Extracted data entries
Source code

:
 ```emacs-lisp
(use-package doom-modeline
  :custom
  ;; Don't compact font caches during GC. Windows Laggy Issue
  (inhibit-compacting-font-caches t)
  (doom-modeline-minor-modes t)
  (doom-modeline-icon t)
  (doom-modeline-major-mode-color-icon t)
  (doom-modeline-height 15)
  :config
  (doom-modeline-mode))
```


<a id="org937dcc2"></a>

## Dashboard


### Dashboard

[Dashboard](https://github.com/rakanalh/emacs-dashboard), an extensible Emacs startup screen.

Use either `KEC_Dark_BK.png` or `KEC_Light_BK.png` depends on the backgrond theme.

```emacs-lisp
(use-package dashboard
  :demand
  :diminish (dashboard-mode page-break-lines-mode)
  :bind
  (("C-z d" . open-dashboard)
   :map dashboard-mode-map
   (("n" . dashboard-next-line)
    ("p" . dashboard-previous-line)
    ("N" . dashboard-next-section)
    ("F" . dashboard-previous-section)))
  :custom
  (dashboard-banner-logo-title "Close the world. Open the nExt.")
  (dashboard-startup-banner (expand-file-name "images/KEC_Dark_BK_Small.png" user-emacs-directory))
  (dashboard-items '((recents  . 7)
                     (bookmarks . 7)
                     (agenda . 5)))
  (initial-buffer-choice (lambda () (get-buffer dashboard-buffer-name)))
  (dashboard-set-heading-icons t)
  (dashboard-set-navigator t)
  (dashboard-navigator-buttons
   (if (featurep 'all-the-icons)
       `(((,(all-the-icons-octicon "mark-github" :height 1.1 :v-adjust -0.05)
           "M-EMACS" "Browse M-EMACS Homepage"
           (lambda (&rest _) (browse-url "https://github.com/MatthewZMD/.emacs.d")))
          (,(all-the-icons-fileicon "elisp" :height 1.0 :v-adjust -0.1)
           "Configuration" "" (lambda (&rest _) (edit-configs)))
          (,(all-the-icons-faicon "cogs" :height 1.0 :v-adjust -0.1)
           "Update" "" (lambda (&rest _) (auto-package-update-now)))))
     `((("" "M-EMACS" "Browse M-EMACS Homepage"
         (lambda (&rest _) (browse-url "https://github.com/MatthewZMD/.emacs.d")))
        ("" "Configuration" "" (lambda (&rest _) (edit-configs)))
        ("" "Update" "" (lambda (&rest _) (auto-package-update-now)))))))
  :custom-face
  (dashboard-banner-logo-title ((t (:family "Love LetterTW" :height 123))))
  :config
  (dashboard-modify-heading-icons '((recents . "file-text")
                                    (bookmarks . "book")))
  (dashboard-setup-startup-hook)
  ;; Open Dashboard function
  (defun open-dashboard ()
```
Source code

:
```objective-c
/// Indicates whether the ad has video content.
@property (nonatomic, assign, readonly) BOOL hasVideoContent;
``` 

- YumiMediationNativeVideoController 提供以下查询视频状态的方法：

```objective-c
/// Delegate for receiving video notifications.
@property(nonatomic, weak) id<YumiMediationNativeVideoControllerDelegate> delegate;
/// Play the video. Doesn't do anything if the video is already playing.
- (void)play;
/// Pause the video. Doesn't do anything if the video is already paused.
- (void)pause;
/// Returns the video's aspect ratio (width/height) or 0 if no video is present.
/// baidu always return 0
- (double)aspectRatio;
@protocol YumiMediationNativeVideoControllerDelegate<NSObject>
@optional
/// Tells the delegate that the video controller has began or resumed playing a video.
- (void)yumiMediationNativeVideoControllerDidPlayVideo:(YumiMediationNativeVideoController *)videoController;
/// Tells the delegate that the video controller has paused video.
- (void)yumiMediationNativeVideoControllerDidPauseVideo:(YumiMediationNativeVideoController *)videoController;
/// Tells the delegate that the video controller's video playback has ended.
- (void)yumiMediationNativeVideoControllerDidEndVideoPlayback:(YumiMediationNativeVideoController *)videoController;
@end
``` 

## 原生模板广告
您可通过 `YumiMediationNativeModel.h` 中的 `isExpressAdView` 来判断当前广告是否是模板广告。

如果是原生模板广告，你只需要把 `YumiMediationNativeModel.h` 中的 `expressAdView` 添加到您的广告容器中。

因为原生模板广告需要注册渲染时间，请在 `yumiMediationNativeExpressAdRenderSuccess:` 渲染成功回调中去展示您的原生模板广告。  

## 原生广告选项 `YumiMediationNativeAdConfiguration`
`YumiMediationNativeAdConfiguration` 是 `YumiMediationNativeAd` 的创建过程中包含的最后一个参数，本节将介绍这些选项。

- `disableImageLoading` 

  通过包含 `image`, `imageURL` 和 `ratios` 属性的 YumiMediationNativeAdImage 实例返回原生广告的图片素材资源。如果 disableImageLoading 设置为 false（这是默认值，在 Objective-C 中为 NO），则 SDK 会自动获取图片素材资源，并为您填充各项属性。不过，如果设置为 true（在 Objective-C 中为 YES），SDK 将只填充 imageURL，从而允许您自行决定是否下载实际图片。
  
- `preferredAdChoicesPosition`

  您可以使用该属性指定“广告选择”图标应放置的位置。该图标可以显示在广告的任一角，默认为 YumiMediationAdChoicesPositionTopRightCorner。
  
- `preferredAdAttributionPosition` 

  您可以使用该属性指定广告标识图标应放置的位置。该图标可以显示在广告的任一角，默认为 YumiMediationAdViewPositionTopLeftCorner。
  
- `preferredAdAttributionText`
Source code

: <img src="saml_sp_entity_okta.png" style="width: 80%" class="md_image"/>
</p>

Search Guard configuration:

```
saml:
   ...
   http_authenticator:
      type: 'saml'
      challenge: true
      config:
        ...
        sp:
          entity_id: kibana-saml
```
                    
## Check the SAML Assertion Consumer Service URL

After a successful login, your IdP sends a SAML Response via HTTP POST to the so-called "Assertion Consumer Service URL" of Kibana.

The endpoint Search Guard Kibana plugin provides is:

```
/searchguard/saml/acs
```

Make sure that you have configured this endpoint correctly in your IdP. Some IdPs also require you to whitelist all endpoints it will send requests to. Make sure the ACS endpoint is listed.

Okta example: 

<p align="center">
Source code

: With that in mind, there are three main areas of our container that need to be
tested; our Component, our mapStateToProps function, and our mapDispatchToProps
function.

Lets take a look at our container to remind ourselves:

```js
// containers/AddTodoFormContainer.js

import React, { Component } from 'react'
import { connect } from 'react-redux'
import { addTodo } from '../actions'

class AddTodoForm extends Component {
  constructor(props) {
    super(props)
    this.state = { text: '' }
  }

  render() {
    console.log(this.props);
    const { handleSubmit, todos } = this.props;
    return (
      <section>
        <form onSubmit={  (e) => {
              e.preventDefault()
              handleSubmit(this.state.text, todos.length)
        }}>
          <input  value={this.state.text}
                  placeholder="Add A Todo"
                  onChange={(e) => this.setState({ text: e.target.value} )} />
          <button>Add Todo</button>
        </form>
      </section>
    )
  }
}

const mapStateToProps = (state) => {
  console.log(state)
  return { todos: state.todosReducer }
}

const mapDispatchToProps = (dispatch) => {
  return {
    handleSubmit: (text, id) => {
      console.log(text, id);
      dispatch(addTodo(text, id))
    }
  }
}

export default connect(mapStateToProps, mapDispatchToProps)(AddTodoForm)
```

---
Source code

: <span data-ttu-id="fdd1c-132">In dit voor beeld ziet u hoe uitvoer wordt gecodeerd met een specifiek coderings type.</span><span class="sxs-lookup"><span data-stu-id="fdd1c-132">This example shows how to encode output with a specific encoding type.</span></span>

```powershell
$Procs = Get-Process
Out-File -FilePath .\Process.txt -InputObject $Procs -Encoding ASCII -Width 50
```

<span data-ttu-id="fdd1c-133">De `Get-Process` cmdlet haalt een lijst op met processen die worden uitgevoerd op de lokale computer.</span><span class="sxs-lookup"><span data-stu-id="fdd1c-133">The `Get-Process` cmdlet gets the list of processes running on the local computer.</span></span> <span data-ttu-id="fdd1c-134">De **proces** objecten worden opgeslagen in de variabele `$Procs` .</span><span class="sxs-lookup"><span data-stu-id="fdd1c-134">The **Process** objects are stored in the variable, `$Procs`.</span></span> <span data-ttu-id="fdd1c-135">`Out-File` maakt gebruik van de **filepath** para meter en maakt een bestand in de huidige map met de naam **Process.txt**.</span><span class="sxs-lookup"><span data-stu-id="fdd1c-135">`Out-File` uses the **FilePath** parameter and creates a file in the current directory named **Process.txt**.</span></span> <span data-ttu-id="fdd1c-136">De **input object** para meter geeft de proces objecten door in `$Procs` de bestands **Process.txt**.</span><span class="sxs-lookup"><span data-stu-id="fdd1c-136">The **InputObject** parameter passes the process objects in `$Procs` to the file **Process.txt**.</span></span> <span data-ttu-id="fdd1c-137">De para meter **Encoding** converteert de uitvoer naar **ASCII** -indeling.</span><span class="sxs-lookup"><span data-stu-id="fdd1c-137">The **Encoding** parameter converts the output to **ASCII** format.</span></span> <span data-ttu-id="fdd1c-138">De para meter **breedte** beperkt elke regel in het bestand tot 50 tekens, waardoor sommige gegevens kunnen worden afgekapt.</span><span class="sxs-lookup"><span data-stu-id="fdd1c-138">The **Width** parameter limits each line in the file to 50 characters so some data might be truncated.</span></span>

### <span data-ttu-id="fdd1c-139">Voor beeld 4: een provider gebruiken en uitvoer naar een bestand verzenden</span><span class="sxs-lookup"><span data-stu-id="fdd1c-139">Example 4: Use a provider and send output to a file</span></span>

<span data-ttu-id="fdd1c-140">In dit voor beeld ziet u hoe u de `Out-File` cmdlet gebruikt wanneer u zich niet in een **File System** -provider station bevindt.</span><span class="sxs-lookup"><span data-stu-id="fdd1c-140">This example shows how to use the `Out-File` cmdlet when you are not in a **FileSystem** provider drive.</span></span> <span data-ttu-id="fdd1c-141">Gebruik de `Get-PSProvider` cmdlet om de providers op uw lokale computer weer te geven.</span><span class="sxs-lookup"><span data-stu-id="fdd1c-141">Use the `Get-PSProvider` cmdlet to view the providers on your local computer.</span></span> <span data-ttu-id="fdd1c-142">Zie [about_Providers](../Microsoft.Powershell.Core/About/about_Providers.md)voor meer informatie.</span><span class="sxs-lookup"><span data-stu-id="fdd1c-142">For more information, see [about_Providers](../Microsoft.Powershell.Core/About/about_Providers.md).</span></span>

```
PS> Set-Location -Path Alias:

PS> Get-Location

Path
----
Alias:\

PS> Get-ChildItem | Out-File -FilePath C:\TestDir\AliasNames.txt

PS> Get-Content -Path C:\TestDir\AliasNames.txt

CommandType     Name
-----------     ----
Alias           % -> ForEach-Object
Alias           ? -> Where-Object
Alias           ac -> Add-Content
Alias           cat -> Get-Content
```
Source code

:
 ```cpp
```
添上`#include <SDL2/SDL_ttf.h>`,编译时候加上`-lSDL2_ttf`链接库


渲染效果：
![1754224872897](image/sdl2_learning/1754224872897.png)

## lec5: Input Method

• Exercise
Pull every line with the word "Location" from the data.

• Exercise answer
PS> Set-Location -Path Alias:
PS> Get-Location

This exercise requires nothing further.